Your goal:
Scan the records for the string "post" and copy every line that holds it.

Supplied entries:
Content starts

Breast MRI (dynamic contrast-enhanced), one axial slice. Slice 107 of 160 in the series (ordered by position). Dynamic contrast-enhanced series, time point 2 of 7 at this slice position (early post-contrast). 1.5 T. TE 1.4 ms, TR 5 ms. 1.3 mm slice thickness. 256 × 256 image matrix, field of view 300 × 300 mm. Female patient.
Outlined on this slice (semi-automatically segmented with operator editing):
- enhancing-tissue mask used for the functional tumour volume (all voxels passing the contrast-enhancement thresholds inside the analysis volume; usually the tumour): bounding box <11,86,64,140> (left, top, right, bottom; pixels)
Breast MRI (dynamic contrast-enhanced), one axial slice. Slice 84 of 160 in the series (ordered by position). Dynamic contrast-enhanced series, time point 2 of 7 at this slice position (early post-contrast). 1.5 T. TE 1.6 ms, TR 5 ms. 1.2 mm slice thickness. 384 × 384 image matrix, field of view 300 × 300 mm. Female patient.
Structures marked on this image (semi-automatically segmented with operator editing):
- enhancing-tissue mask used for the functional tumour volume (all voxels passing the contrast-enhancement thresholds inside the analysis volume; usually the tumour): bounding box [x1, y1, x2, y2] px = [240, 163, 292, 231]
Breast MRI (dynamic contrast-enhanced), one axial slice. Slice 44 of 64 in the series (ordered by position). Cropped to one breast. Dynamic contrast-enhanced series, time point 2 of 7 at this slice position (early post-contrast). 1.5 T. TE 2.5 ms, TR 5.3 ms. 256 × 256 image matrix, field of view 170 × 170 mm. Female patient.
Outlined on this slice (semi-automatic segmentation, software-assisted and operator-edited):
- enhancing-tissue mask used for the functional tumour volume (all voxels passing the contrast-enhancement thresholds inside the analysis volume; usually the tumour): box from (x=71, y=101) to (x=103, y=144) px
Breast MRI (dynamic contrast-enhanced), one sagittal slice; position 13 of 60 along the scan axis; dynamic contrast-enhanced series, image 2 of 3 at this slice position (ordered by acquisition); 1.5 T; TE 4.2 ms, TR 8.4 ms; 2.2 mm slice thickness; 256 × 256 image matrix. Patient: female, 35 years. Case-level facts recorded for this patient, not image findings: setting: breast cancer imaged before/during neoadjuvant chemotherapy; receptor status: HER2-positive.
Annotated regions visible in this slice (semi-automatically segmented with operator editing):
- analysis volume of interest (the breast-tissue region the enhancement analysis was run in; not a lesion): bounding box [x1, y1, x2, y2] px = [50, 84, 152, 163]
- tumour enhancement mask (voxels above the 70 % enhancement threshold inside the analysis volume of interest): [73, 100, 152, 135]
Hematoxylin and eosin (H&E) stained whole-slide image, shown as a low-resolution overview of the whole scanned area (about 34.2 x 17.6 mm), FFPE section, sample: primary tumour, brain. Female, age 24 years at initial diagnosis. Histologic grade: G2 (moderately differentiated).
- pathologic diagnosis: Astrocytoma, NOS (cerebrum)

Content ends
Content starts

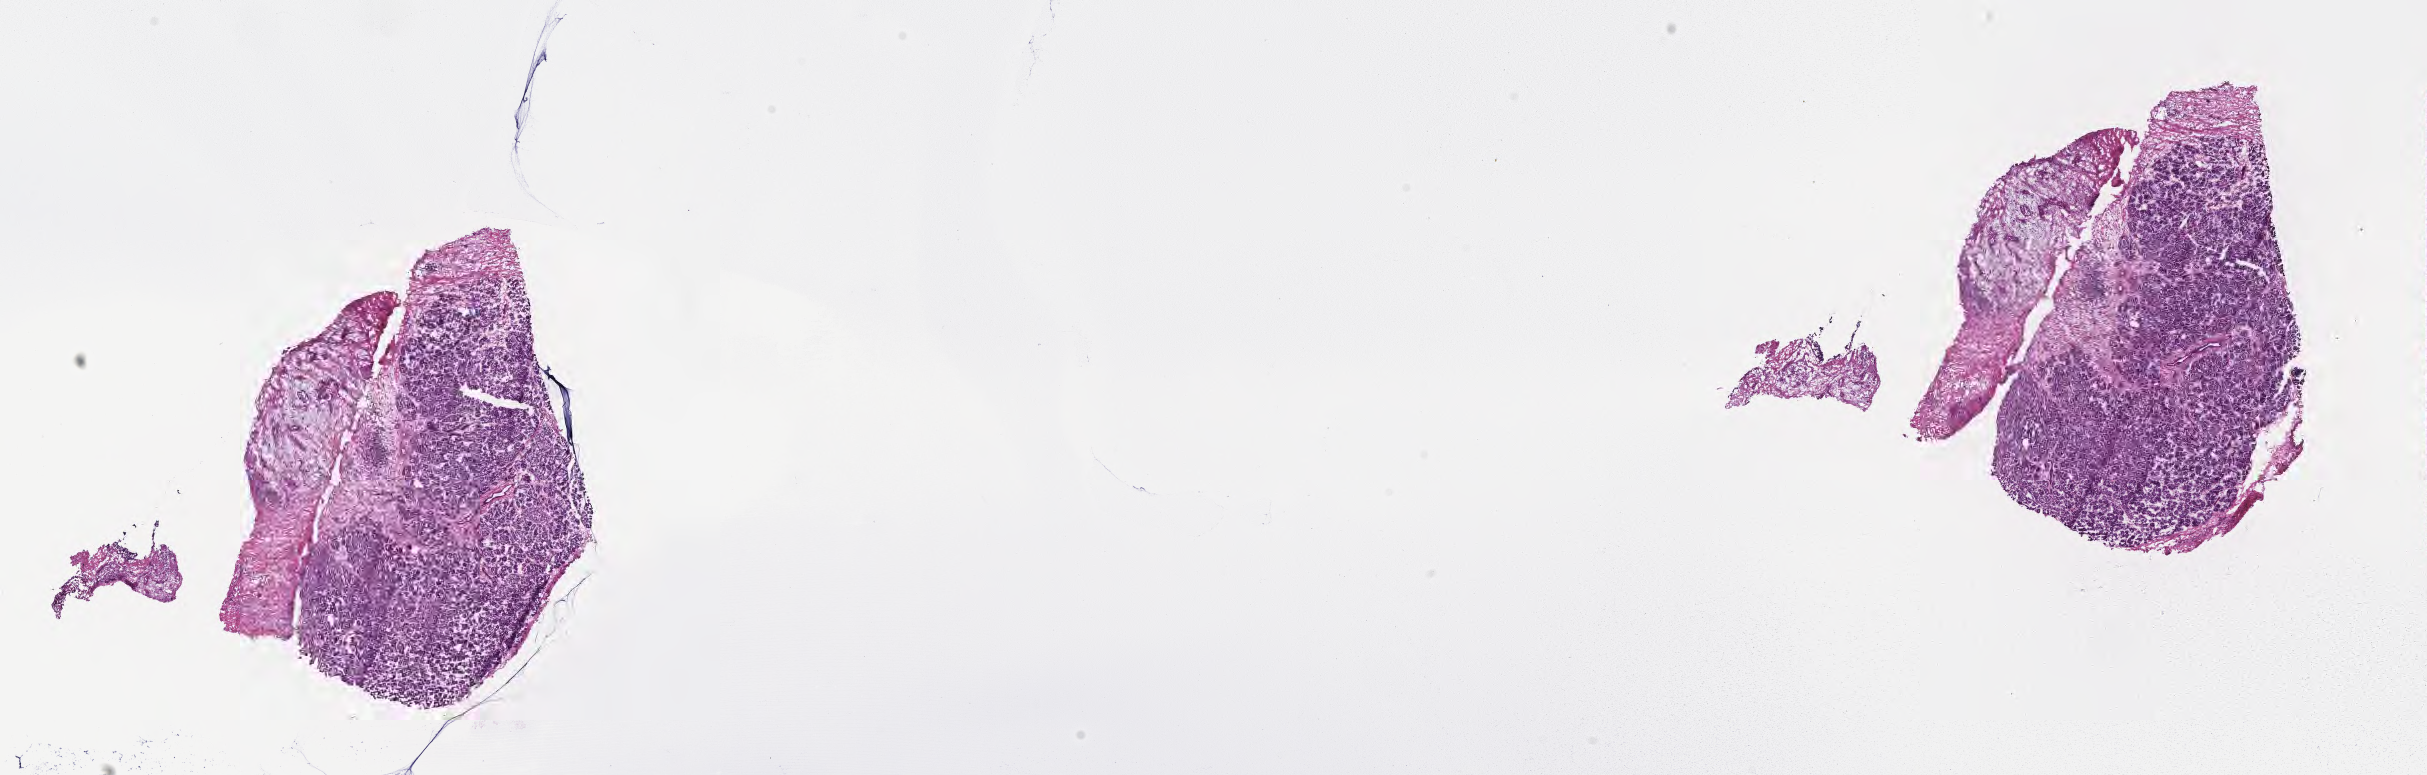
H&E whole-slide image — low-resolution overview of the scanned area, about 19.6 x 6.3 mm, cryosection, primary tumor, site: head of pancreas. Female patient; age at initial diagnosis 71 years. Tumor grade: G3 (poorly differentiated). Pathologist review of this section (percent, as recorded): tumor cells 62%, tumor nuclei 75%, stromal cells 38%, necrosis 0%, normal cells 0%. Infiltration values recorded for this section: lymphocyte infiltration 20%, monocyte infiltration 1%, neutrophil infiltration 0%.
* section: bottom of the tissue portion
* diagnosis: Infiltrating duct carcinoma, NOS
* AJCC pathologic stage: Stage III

Content ends
Content starts

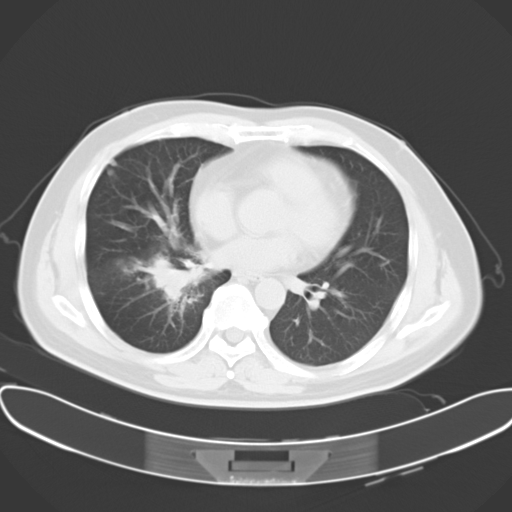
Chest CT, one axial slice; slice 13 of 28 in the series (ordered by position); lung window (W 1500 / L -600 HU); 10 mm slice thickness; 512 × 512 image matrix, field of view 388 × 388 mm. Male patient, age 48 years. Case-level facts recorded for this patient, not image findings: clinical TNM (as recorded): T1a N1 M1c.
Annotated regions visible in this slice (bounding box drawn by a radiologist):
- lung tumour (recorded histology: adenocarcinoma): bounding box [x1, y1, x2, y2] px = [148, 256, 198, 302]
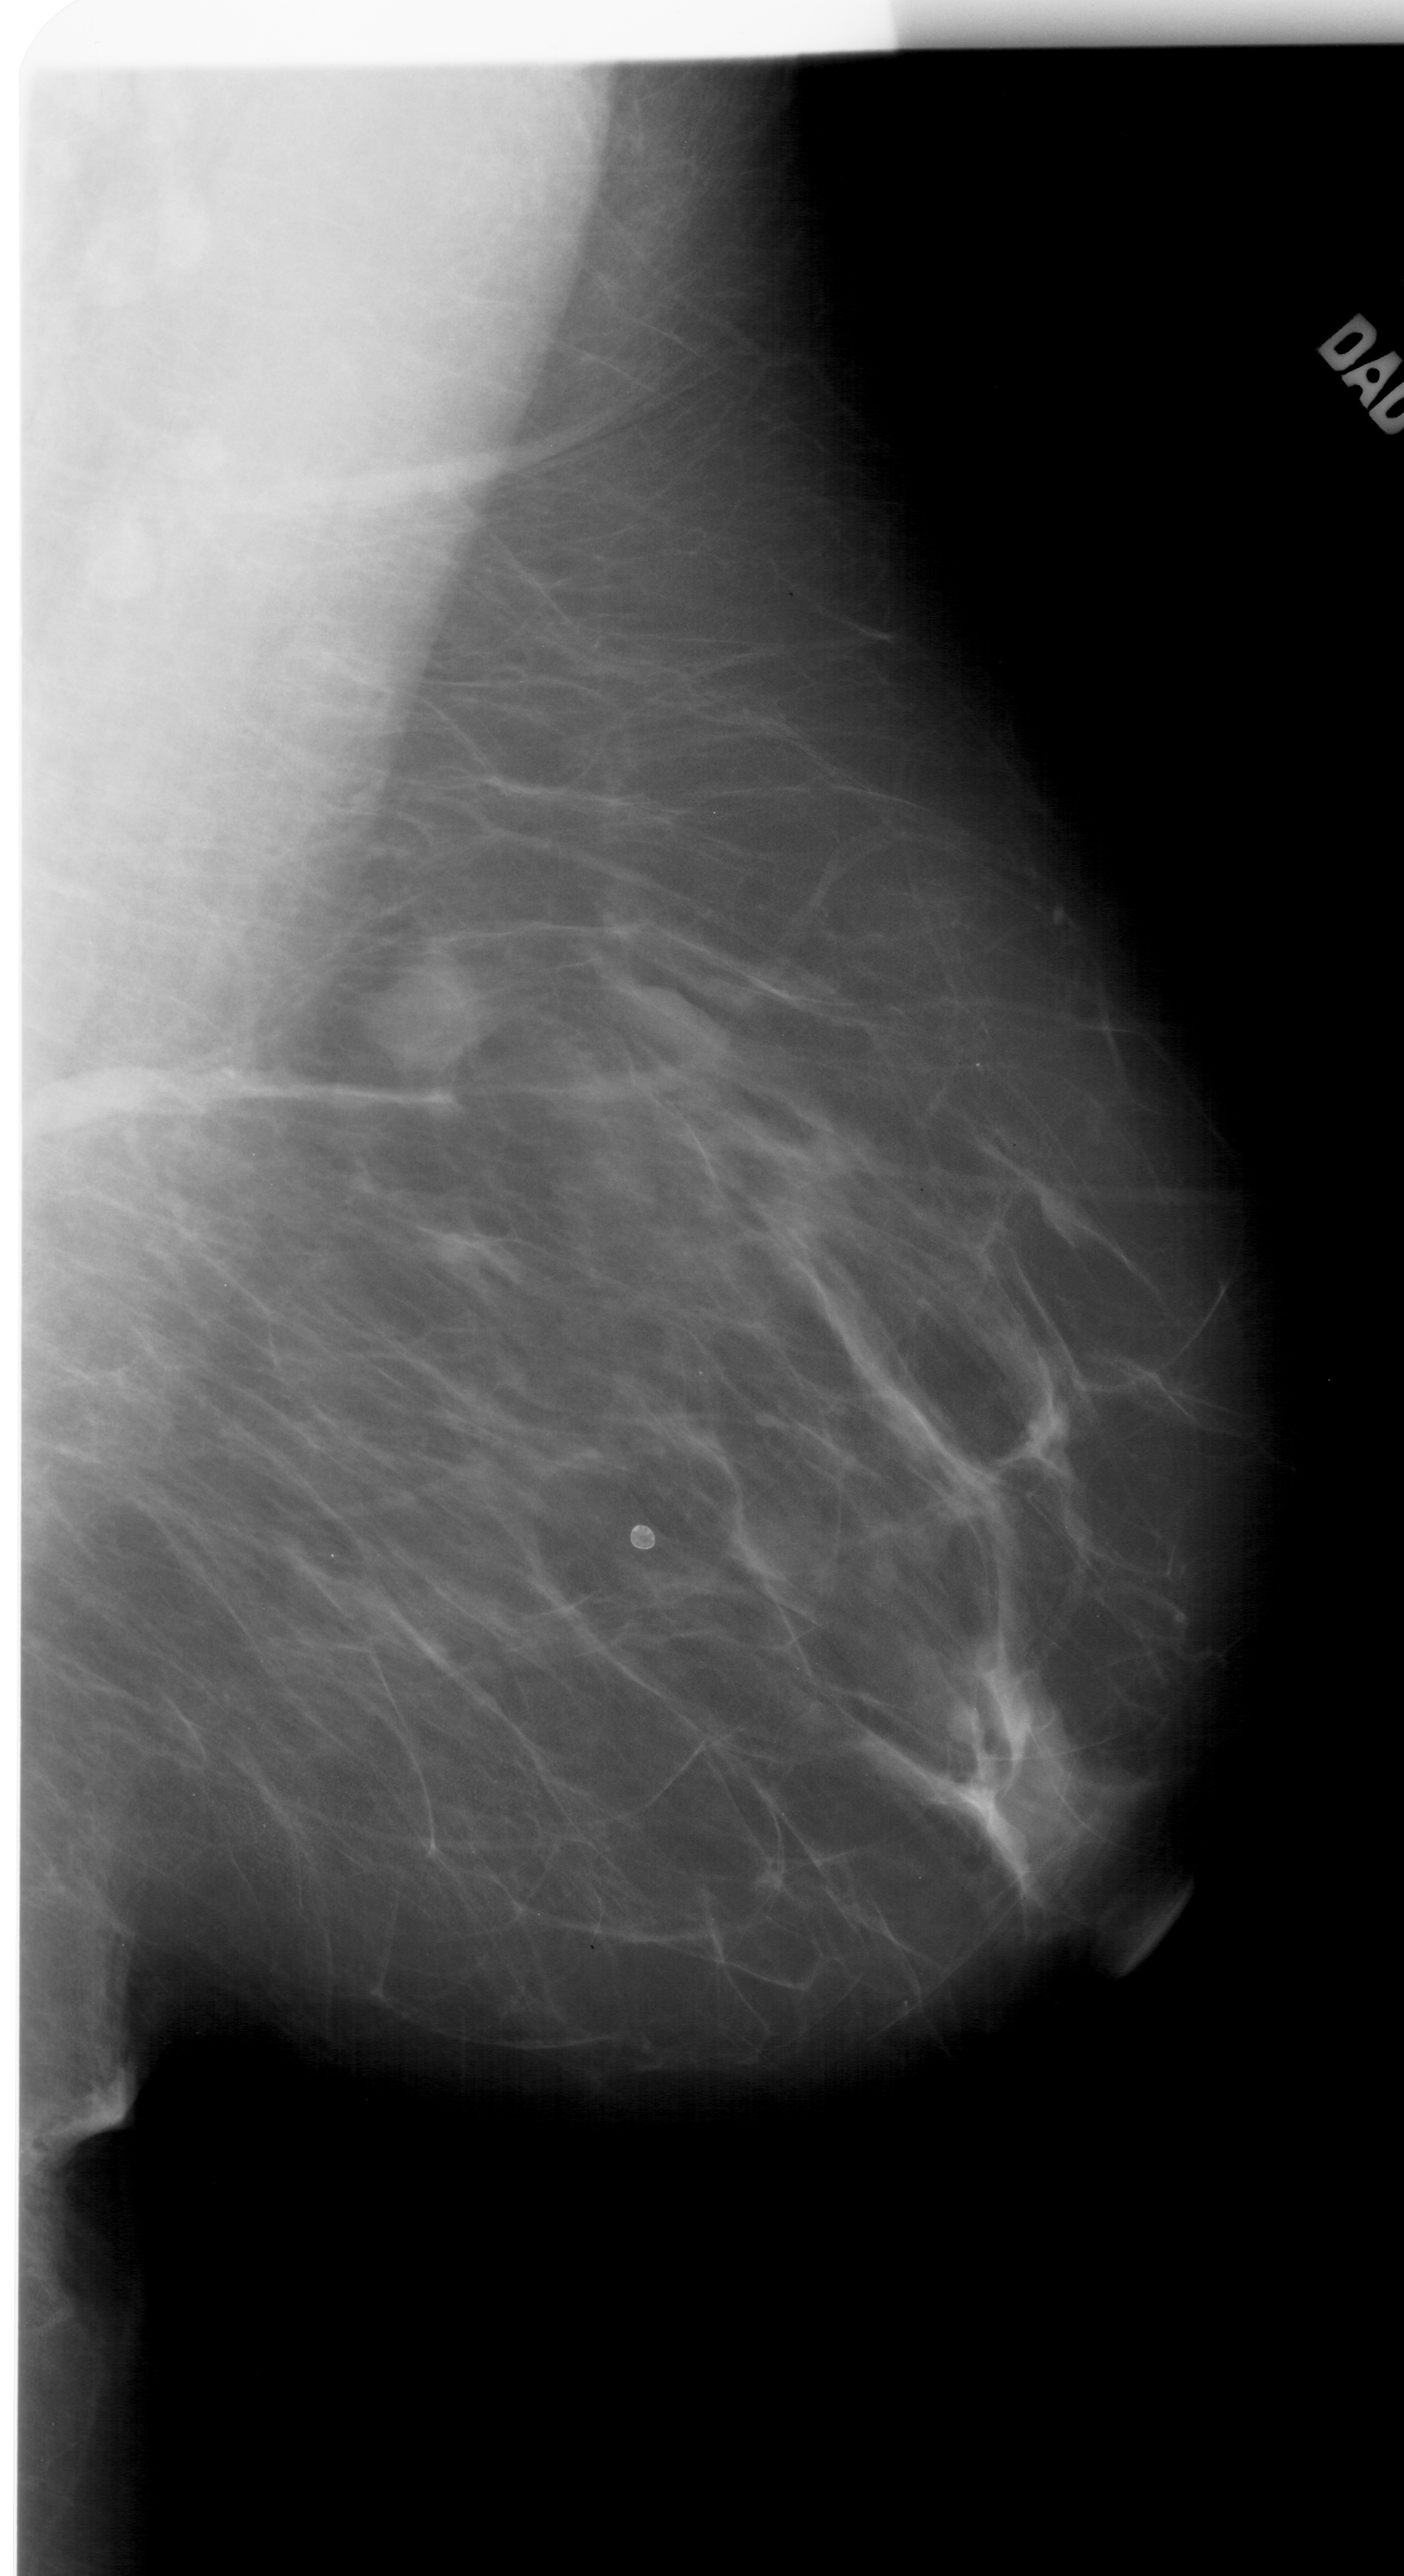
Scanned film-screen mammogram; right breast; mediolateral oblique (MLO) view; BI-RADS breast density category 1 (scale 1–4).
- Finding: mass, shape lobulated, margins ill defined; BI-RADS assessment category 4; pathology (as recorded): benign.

Content ends

Answer section:
Breast MRI (dynamic contrast-enhanced), one axial slice. Slice 107 of 160 in the series (ordered by position). Dynamic contrast-enhanced series, time point 2 of 7 at this slice position (early post-contrast). 1.5 T. TE 1.4 ms, TR 5 ms. 1.3 mm slice thickness. 256 × 256 image matrix, field of view 300 × 300 mm. Female patient.
Breast MRI (dynamic contrast-enhanced), one axial slice. Slice 84 of 160 in the series (ordered by position). Dynamic contrast-enhanced series, time point 2 of 7 at this slice position (early post-contrast). 1.5 T. TE 1.6 ms, TR 5 ms. 1.2 mm slice thickness. 384 × 384 image matrix, field of view 300 × 300 mm. Female patient.
Breast MRI (dynamic contrast-enhanced), one axial slice. Slice 44 of 64 in the series (ordered by position). Cropped to one breast. Dynamic contrast-enhanced series, time point 2 of 7 at this slice position (early post-contrast). 1.5 T. TE 2.5 ms, TR 5.3 ms. 256 × 256 image matrix, field of view 170 × 170 mm. Female patient.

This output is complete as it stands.